Girls and women from around Jacksonville, Florida attended representing groups and schools from around the city. As a teacher, I had the honor to bring several students from Venetia Elementary School a Medical Magnet STEM that teaches grade K to 5th and a Lee High School student. My only regret is that I could not bring more.
The emotional and psychological inspiration of this movie demands to ask what is next to keep the seriousness and the historical value of this movie moving forward. STEM and STEAM that are being applied in the educational cultures of schools is seen as not only career necessary but has scientific, business and commerce influences in this country and on a global scale.

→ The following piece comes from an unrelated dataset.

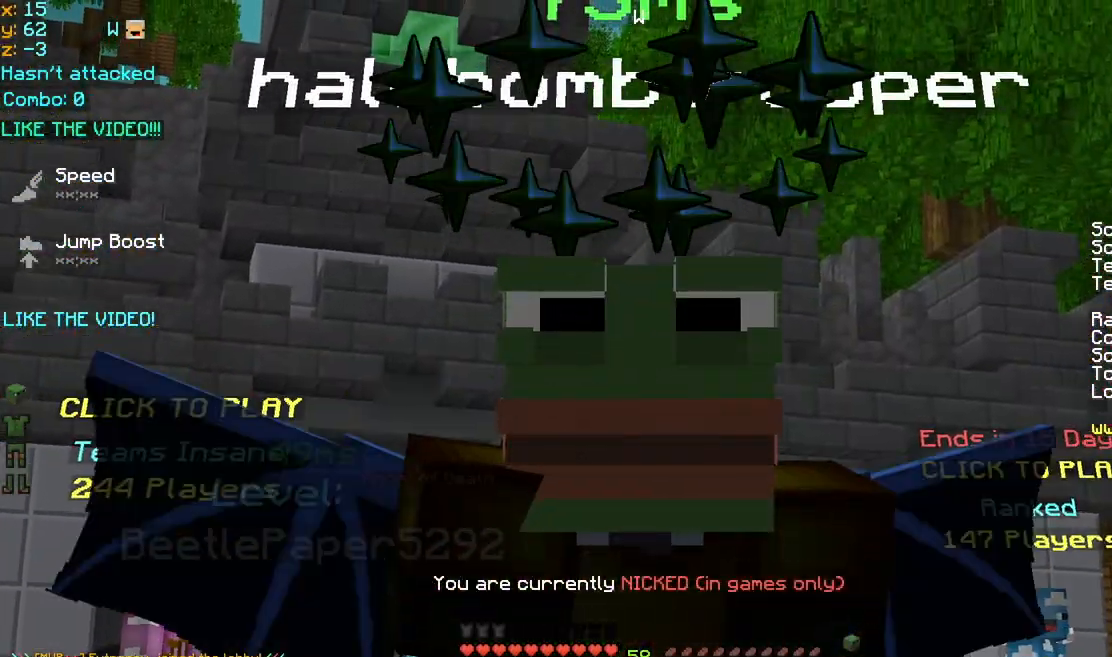
{"keys": [], "mouse": [], "events": []}
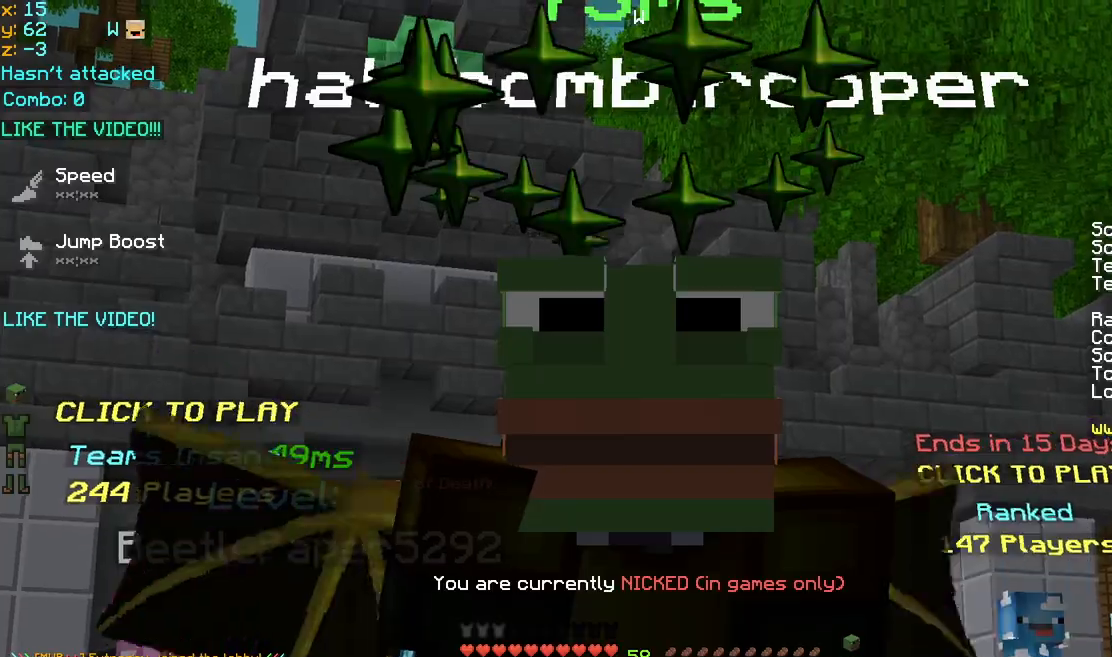
{"keys": [], "mouse": [], "events": []}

The movie brilliantly showed not just the struggles of women in the NASA Space Program but showed the value and application of their education. The reason why educational degrees are important, the value of visiting the library to learn new things and applying them to real-world situations, and the personal responsibility to prepare for the future.
There were many scenes where the women were called “computers” as their analytical abilities were recognized, but only later were they respected after showing and demanding equality through leadership opportunities and promotions that were withheld only because of their color.
Working with many types of math and integrating mathematical equations that sometimes had to be created. This shows that girls and women have the skill sets and analytical abilities to function in complex and STEAM areas that demand creativity and innovation.
Hidden Figures addressed several civil rights issues in the areas of political and educational equality that in some cases are still being addressed for Blacks, Hispanics and others of
color, the struggle still continues and there have been many successes.
Girls and women will take away many lessons from the movie and see how history was changed not just by protests, by going to school to earn advanced degrees, learning the laws of the nation, how to speak properly without using profanity, the importance of family unity and support and setting goals that everyone works towards. Another important key is to carry or act like there is self-pride, cultural respect, and intelligence. A key lesson shared is that children learned early that education is the ticket to a better life even when there are struggles and challenges to be overcome.
Even seeing the implementation of “new” technologies at the time when early computers were not as easy to use, but there was continued learning in programming languages that demanded to study and forward thinking.
The movement to gaining educational parity and equality is a great value for boys and girls of color, this movie is worth seeing again and applied to the learning initiatives in all schools to allow students to see the why they need to be serious about their education and the vision for their dreams of success.
Seeing the new IBM computers being used, but it took a woman to learn the programming language to make it work sends a message that women are as smart and intelligent as men, even if those men are black or white.
There are no barriers that can stop girls and women from gaining leadership skill-sets and applying the intelligence to make positive and historical changes. Parents, mothers, fathers, and grandparents if you have not seen Hidden Figures take your children and
other children if possible to see this movie that not only shows the historical application of education and cultural pride and respect, that gender is not a liability, color is not a curse, there is a blending of historical successes and global influence.
Hidden Figures opens the mind’s eye that anything is possible, that dreams can be achieved, and intelligence is dope and lit.
What is next is up to parents, schools, churches and communities to support children, youth, and teens. Time will tell, graduations rates from high school and college will tell and the growing number of girls and boys of color in STEM careers will tell.